Barbie Hsu’s Name Found In List Of Hongkong’s Controversial Security Law Supporters, But She Says It’s Not Her
Last week, China’s parliament approved a national security legislation that is expected to criminalise acts of terrorism, subversion, separatism, and interferences by foreign forces in Hongkong. The controversial new law is seen by some as a threat to free speech and political expression, and was met with international criticism and fresh protests in the city.
Still, there appears to be a long list of high-profile celebrities who have voiced their support. Last Friday (May 29), a statement claiming to represent the Hongkong performing arts industry was released, along with the names of over 2,600 people and 110 organisations who supposedly endorse the legislation, which they believe will “protect national security” and help Hongkong “start over” and “return to the rule of law”.
The list brims with big stars, including Jackie Chan, Alan Tam, Eric Tsang, Kenny Bee, Kara Wai, Jordan Chan and Wong Cho Lam.
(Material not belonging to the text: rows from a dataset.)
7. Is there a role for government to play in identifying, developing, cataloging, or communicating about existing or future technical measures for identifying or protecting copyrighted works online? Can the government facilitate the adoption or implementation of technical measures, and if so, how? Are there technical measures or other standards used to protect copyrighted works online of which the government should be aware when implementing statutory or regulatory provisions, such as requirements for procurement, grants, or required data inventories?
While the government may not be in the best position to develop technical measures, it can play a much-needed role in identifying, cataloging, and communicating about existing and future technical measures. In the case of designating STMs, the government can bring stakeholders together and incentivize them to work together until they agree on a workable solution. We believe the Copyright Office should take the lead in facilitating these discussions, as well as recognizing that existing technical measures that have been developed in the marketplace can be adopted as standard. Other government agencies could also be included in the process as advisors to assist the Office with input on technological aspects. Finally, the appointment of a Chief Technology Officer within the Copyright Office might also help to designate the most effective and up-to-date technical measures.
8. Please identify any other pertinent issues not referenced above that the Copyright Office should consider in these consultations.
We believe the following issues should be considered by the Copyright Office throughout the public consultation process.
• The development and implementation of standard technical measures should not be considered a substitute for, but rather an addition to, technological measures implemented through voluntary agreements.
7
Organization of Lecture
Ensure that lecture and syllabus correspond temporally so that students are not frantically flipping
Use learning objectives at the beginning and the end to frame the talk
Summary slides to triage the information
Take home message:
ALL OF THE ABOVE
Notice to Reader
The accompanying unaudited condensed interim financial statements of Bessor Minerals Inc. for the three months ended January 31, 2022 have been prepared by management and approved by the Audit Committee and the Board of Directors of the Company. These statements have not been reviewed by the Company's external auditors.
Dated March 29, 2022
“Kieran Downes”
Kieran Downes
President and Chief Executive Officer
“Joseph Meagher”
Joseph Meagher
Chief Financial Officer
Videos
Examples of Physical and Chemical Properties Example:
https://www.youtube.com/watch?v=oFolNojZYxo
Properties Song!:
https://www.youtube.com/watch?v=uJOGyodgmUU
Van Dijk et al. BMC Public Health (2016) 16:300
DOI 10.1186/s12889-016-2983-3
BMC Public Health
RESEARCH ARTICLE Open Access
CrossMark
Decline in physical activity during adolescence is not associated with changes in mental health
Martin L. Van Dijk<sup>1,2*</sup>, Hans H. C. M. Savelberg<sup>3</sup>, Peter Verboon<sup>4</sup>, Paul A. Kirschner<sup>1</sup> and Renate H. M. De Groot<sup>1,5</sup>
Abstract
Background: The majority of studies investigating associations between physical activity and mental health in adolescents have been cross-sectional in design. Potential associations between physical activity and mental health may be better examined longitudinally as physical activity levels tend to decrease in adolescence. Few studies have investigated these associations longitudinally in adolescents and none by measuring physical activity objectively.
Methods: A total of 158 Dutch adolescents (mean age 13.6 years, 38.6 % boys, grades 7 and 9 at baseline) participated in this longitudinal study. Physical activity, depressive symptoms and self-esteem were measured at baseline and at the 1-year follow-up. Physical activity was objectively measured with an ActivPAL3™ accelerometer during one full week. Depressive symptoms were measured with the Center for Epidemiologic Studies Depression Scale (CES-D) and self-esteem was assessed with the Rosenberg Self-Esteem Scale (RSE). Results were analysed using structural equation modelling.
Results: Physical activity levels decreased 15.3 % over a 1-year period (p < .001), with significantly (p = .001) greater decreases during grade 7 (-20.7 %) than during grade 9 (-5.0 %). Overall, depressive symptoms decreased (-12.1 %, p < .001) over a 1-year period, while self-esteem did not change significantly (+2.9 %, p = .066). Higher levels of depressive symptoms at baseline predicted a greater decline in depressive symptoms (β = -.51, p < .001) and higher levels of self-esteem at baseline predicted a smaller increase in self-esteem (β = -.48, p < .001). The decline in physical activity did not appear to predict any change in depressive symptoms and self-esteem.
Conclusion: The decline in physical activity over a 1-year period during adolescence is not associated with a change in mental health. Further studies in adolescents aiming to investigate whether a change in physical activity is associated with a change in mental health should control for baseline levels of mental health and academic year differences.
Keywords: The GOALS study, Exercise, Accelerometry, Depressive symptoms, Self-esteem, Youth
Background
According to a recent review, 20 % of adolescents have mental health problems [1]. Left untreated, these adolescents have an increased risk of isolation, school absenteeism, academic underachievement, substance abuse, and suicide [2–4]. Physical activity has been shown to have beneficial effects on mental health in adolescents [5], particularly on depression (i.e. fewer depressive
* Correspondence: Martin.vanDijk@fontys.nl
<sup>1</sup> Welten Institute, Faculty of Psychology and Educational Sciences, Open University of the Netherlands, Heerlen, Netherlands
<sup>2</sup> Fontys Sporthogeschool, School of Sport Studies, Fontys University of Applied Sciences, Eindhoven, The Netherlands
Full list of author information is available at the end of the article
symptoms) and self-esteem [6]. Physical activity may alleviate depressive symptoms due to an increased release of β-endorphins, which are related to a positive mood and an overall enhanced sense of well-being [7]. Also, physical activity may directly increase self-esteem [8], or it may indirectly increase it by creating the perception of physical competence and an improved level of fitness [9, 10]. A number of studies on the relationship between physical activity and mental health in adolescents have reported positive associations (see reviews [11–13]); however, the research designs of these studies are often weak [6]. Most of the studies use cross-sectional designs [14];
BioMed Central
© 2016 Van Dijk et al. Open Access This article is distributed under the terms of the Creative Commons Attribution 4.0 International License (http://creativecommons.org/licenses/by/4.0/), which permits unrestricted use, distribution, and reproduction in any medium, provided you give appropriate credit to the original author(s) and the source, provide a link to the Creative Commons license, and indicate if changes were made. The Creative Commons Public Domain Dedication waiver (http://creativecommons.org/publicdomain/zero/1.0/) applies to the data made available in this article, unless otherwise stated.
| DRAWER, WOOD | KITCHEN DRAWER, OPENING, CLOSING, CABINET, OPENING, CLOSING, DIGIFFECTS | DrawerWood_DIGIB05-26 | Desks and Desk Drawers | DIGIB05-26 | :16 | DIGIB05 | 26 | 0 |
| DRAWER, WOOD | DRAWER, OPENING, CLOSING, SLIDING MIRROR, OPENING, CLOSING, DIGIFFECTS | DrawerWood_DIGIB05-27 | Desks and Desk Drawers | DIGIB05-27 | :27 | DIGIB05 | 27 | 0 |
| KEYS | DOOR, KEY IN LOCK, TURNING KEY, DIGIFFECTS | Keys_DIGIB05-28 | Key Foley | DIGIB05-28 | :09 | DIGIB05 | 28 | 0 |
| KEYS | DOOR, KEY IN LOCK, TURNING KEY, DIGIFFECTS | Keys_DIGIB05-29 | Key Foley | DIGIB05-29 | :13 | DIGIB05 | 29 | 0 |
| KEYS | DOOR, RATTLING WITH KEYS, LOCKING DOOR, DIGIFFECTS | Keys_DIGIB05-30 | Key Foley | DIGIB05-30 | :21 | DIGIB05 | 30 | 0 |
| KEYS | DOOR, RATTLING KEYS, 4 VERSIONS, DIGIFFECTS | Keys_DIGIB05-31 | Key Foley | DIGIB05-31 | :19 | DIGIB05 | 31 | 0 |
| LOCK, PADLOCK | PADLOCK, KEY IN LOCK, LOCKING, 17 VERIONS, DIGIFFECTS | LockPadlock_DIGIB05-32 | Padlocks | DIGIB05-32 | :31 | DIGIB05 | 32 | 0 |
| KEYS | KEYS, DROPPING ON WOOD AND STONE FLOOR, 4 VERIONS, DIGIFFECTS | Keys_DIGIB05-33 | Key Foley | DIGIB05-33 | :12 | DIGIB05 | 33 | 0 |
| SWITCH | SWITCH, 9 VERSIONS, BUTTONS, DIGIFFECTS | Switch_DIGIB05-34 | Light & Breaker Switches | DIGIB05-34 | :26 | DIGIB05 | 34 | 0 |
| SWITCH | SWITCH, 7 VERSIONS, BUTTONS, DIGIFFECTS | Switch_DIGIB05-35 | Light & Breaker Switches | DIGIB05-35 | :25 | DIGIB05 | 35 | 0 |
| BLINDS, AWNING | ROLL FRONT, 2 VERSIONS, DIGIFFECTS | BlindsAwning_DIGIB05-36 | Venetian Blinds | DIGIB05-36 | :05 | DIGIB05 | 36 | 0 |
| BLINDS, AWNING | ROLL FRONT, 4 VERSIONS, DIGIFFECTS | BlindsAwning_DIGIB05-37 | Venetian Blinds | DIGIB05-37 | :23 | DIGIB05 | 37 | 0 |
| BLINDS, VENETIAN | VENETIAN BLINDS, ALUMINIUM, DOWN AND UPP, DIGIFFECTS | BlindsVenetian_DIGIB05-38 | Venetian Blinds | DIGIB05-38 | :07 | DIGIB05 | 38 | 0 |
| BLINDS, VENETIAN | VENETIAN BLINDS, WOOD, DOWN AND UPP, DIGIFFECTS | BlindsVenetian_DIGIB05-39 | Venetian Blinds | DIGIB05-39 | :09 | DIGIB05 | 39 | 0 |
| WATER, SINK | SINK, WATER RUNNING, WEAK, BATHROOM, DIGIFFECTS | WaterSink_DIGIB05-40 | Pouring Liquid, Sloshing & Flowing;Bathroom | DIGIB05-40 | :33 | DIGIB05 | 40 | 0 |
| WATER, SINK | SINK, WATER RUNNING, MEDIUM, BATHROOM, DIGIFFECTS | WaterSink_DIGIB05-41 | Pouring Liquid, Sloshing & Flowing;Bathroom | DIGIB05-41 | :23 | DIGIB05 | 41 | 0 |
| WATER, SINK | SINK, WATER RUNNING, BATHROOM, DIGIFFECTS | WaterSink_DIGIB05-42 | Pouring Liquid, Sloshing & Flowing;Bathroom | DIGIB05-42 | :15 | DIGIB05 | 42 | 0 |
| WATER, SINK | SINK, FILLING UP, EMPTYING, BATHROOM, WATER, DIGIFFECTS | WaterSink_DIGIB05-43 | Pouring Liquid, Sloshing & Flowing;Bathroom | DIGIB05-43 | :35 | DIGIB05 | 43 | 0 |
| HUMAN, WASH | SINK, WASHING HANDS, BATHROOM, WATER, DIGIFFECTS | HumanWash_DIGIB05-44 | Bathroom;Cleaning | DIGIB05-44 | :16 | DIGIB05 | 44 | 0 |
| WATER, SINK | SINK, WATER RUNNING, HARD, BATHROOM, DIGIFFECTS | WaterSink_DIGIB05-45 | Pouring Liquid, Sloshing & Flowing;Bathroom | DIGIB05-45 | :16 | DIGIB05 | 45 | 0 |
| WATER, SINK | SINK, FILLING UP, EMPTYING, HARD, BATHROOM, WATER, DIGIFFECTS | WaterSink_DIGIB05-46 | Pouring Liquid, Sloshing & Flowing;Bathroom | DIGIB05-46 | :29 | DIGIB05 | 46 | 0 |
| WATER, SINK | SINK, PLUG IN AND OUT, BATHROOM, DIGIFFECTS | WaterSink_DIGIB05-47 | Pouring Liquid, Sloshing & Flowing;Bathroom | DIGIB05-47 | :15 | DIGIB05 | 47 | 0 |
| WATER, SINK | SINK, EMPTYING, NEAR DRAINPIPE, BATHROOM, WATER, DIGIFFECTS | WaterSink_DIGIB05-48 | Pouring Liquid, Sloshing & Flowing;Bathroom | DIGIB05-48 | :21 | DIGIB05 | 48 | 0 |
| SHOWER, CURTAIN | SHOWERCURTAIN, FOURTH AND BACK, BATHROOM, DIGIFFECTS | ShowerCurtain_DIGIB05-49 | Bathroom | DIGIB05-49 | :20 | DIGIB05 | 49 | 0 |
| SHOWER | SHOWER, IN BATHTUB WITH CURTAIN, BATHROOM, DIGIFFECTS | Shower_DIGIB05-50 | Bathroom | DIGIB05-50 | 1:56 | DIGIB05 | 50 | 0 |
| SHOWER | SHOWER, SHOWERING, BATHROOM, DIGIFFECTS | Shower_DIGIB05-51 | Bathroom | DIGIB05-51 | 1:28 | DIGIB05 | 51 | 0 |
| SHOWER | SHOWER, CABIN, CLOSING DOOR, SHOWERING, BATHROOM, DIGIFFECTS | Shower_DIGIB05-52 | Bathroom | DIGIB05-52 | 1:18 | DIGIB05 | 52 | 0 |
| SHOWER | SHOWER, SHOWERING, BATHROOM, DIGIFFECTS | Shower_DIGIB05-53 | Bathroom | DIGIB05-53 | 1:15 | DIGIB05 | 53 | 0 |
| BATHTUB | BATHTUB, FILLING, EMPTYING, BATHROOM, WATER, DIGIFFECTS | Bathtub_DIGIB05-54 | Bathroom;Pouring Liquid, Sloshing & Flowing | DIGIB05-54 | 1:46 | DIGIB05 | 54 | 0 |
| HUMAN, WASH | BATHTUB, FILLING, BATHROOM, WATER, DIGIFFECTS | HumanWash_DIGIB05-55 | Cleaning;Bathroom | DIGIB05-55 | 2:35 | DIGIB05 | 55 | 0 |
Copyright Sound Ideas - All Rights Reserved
However, the legitimacy of the list has also been questioned, especially after a handful of those mentioned stepped forward to declare that they were never asked to be part of it. Among them is Taiwanese actress Barbie Hsu, whose alleged involvement in particular had caused a stir among netizens.
“The person in the statement just has the same name as me,” the 43-year-old clarified. “I am currently fully occupied with making preparations for my daughter’s education, and I never received a notification or invitation to participate in any petitions.”
There are those who aren’t exactly convinced by her response, though. Taiwanese professor and political scientist Fan Shih-ping is especially vocal about this issue, saying that if there isn’t another “Xu Xi Yuan” in the Hongkong entertainment scene, Barbie should stop fooling around and boldly own up if it really is her. And, if it isn’t, why isn’t she taking action against those who added her name without her consent?
Guess this incident must have hit a sore spot. Back in January, Barbie got into hot soup with both the Japanese and her fellow countrymen for buying and shipping 10,000 masks to Wuhan during the earlier stages of the COVID-19 outbreak, leading to accusations that she was “sucking up to China”.